◆ About this exercise: Rewrite the data below, changing every "Voir la suite" to "Lire la suite" and keeping all other text the same.

◆ Information supplied:

⟨

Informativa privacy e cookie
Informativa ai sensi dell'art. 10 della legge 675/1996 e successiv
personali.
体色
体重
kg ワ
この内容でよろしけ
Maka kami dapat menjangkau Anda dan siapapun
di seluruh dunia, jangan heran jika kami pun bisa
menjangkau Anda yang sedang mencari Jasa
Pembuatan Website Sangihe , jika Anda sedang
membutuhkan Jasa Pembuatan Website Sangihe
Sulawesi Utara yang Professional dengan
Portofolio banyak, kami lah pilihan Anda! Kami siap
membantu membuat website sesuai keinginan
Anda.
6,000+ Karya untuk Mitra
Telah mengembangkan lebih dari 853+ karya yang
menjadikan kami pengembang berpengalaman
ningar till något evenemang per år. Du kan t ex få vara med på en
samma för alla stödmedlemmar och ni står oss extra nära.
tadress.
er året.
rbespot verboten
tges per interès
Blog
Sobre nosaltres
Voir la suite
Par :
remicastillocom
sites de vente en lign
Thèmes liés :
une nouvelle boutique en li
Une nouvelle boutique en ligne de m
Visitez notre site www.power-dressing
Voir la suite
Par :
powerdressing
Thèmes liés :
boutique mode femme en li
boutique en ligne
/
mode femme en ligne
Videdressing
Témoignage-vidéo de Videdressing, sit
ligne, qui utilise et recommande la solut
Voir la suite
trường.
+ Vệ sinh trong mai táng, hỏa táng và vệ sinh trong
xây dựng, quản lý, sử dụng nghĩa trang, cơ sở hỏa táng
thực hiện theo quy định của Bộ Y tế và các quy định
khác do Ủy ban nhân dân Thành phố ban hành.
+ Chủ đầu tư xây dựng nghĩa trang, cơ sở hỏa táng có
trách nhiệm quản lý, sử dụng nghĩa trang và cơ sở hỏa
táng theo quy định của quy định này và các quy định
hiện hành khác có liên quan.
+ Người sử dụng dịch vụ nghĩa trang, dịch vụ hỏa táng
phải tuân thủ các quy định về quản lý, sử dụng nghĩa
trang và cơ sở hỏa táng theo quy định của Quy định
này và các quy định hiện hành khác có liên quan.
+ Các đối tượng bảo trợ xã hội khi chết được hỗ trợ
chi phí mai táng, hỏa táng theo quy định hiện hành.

⟩

◆ Finished exercise:
Informativa privacy e cookie
Informativa ai sensi dell'art. 10 della legge 675/1996 e successiv
personali.
体色
体重
kg ワ
この内容でよろしけ
Maka kami dapat menjangkau Anda dan siapapun
di seluruh dunia, jangan heran jika kami pun bisa
menjangkau Anda yang sedang mencari Jasa
Pembuatan Website Sangihe , jika Anda sedang
membutuhkan Jasa Pembuatan Website Sangihe
Sulawesi Utara yang Professional dengan
Portofolio banyak, kami lah pilihan Anda! Kami siap
membantu membuat website sesuai keinginan
Anda.
6,000+ Karya untuk Mitra
Telah mengembangkan lebih dari 853+ karya yang
menjadikan kami pengembang berpengalaman
ningar till något evenemang per år. Du kan t ex få vara med på en
samma för alla stödmedlemmar och ni står oss extra nära.
tadress.
er året.
rbespot verboten
tges per interès
Blog
Sobre nosaltres
Lire la suite
Par :
remicastillocom
sites de vente en lign
Thèmes liés :
une nouvelle boutique en li
Une nouvelle boutique en ligne de m
Visitez notre site www.power-dressing
Lire la suite
Par :
powerdressing
Thèmes liés :
boutique mode femme en li
boutique en ligne
/
mode femme en ligne
Videdressing
Témoignage-vidéo de Videdressing, sit
ligne, qui utilise et recommande la solut
Lire la suite
trường.
+ Vệ sinh trong mai táng, hỏa táng và vệ sinh trong
xây dựng, quản lý, sử dụng nghĩa trang, cơ sở hỏa táng
thực hiện theo quy định của Bộ Y tế và các quy định
khác do Ủy ban nhân dân Thành phố ban hành.
+ Chủ đầu tư xây dựng nghĩa trang, cơ sở hỏa táng có
trách nhiệm quản lý, sử dụng nghĩa trang và cơ sở hỏa
táng theo quy định của quy định này và các quy định
hiện hành khác có liên quan.
+ Người sử dụng dịch vụ nghĩa trang, dịch vụ hỏa táng
phải tuân thủ các quy định về quản lý, sử dụng nghĩa
trang và cơ sở hỏa táng theo quy định của Quy định
này và các quy định hiện hành khác có liên quan.
+ Các đối tượng bảo trợ xã hội khi chết được hỗ trợ
chi phí mai táng, hỏa táng theo quy định hiện hành.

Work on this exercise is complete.